▶ _Selected text_:
Start of Block

Under the Process for Exemptive Relief Applications in Multiple Jurisdictions (for a passport application):
(a) the Ontario Securities Commission is the principal regulator for this application; and
(b) the Filer has provided notice that section 4.7(1) of Multilateral Instrument 11-102 Passport System (MI 11-102) is intended to be relied upon in each of the other provinces and territories of Canada.
Interpretation
Terms defined in National Instrument 14-101 Definitions, MI 11-102, NI 41-101, NI 51-102 and OSC Rule 56-501 have the same meaning if used in this decision, unless otherwise defined.
Representations
This decision is based on the following facts represented by the Filer:
Brookfield Corporation (BN) is a corporation existing and in good standing under the Business Corporations Act (Ontario). BN’s registered office and head office is located at Brookfield Place, 181 Bay Street, Suite 100, Toronto, Ontario M5J 2T3.
BN is a reporting issuer in all of the provinces and territories of Canada and is not in default of any requirement of securities legislation in the jurisdictions in which it is a reporting issuer.

End of Block

▶ _Data excerpt_:
Start of Block

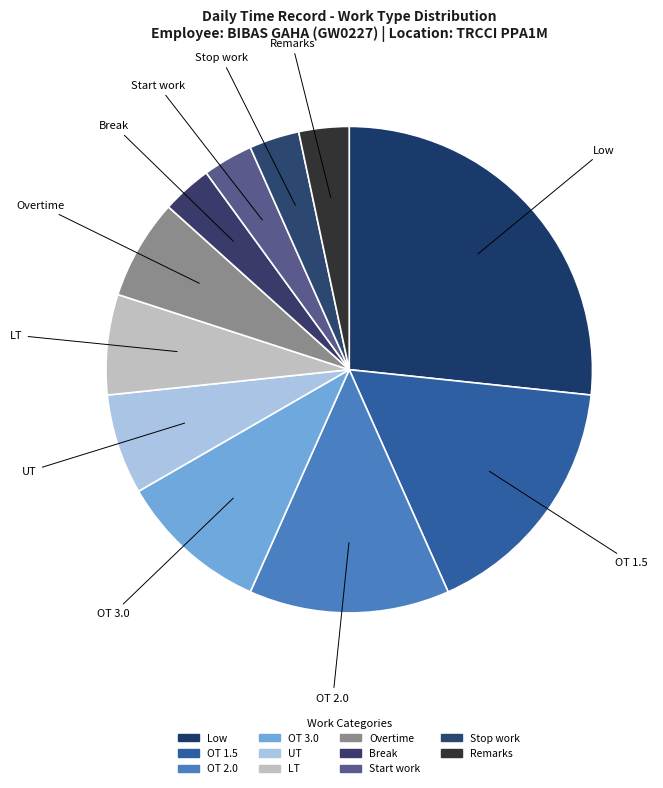

How many slices are in this pie chart?

11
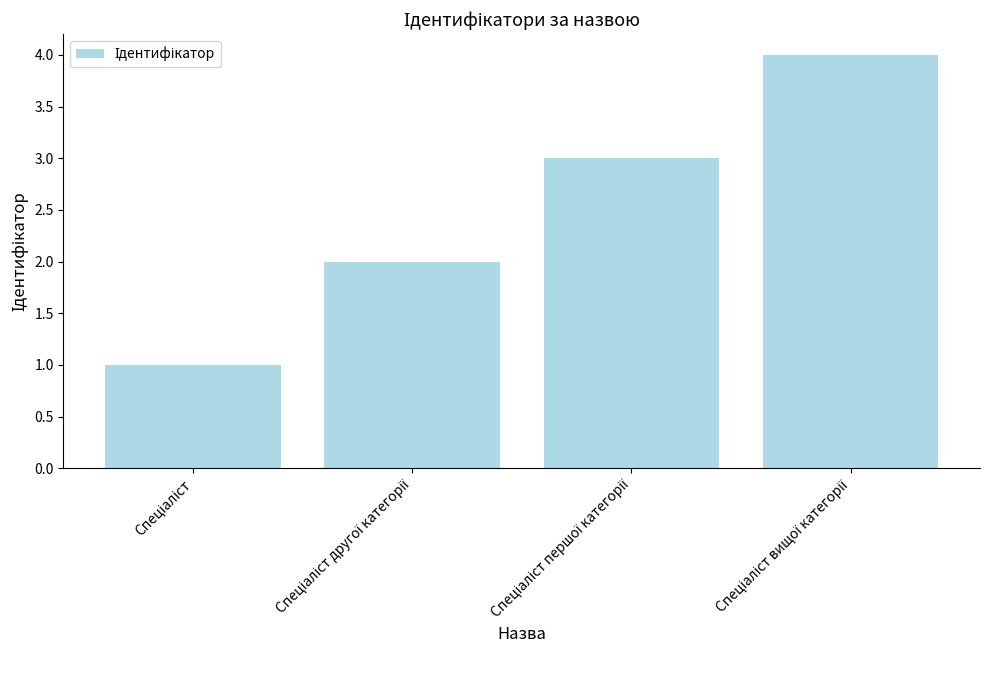

Count the number of categories in the chart.

4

End of Block

▶ _Task goal_:
From the exemptive relief decision:
(a) Which body is the principal regulator for this application?
(b) Under which statute does Brookfield Corporation exist?
(c) In which provinces and territories is Brookfield Corporation a reporting issuer?
Rely solely on the exemptive relief decision above.

▶ _Solution for this exercise_:
(a) The Ontario Securities Commission
(b) The Business Corporations Act (Ontario)
(c) All of the provinces and territories of Canada